The windshield is one of the most important parts of the car. It protects the driver and their passengers from debris before it could hit them or even their eyes. That’s why everyone hates winding up with a cracked windshield, especially a bad crack. Unfortunately, sometimes they’re unavoidable.
When you get one going down the road, it’s usually safe to drive but it should be fixed as soon as possible so you don’t end up in an accident. Read on to learn more about getting your windshield fixed and how long can you drive with a cracked windshield.
How long can you drive with a cracked windshield?
It depends. The answer is entirely dependent on the size of the crack. However, you should always assume that driving long distances with a cracked windshield is unsafe. A crack can expand quickly with the wrong temperatures, so you should bring your car in for consideration. It is best to address the problem immediately.
Even with a chip or crack in your windshield, you might think everything will be fine for as long as you drive at low speeds and avoid bumps and turns. However, tiny cracks tend to grow with time and put yourself and others at risk for an accident. Large cracks may go through the entire windshield, affecting the driver’s view so that it becomes unsafe to drive.
Is it dangerous to drive with a cracked windshield?
Yes. Driving with a cracked windshield can be dangerous in a lot of ways. First, a cracked windshield is dangerous because it hinders your vision. Also If you leave a crack alone, it will continue to grow, and after some time, your windshield could shatter at any moment. Finally, it may compromise your car’s safety features such as airbags in an event like a crash.
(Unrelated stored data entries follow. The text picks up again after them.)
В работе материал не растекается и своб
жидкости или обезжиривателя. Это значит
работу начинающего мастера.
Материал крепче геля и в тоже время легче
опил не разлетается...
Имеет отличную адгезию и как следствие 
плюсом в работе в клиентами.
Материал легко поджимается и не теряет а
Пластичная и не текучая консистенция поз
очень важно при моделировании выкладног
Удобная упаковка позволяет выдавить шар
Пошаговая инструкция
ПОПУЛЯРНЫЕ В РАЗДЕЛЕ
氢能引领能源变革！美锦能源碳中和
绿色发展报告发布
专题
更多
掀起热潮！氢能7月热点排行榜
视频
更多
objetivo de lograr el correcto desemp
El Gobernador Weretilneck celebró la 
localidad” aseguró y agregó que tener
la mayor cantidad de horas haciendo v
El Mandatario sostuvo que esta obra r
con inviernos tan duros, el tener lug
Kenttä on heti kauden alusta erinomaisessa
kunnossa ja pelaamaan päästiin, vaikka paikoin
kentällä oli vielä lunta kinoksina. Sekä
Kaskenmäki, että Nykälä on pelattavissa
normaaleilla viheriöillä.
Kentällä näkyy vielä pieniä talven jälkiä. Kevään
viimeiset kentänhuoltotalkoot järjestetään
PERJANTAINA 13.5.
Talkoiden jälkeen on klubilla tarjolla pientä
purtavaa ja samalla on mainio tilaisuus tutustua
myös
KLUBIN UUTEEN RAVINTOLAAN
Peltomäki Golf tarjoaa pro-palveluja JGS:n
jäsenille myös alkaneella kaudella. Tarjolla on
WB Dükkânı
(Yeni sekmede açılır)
Let’s go over how a cracked windshield affects the driver and passengers, how a crack has a direct impact on your safety when driving, and how even small cracks can be harmful to your health, wallet, and the environment.
1. Hinders your vision
Driving on a cracked windshield is dangerous. You cannot see properly, so you may not be able to spot an upcoming obstacle or other vehicles. You may also fail to notice pedestrians and signs such as stop signs and traffic lights.
A crack on the windshield can also act as a mirror in bright sunlight and reflect heat rays into your eyes. This can cause temporary blindness, which could cause you to swerve out of control or hit another car or pedestrian.
2. It can shatter at any moment
Will a cracked windshield blow out? Yes. If you leave a crack alone, it will continue to grow, and after some time, your windshield could shatter at any moment.
A crack or a chip in the windshield is not something that should cause you too much concern at first. It is only when you notice the cracks widening or if the crack is getting bigger, or if you see multiple cracks that need immediate attention.
As it turns out, many other factors can cause cracking and spreading of cracks in the windshield. Cracks can spread and get worse due to simple things like temperature changes, or when you hit a curb or potholes.
3. Affect airbag functions
Driving with a cracked windshield, even if it doesn’t look like it, may affect airbag function. If you are driving with a cracked windshield and got involved in an accident, the airbag will deploy. It will strike the windshield and if you are driving fast, it could shatter the glass.
If the windshield is not strong enough to withstand the impact from the airbag, the airbag will not function properly. This could make you more vulnerable to the impact of the airbag as well as result in serious injuries.
4. Compromised structural support
Your car needs a fully functional windshield to keep you safe. After all, your windshield keeps you from dying as soon as you’re seated in the driver’s seat. Whether it be rain or other debris, your windshield is there to save your life.
A cracked or broken windshield compromises the structural integrity of your car. According to this Safe Windshields, in a front-end collision, the windshield provides up to 45% of the structural integrity of the cabin of the vehicle, and in a rollover, up to 60%. A large crack in the windshield may already have left it damaged and weak. This means that the windshield can’t do its main job of protecting you in the event of a crash.
In what states is it illegal to drive with a cracked windshield?
The states with the most stringent laws about cracked windshields are Arizona and Florida. Both states have specific laws regarding the drivability of vehicles with damaged windshields.
For example, Arizona will not allow any cracks to be larger than ¾-inch in diameter. If you have a crack that intersects with one or more other cracks, it is also prohibited. If there is a crack in your windshield that makes it difficult for you to see while driving, then you may get pulled over and ticketed by police.
Whether you drive a few hours every day or only occasionally, you should never try to continue driving with a cracked windshield. It’s dangerous and illegal in most states. Take your car to your mechanic as soon as you can.
If driving with a cracked windshield is something you do, please take the time today or first thing tomorrow to have your windshield repaired. It doesn’t matter how small the crack is, or if it appears that the crack will not grow any further, it’s still a risk you should take seriously. Your comprehensive car insurance typically covers windshield damage claims.
Don’t forget that you not only could endanger yourself and your passengers but also anyone else on the road. So remember: Avoid driving with a cracked windshield!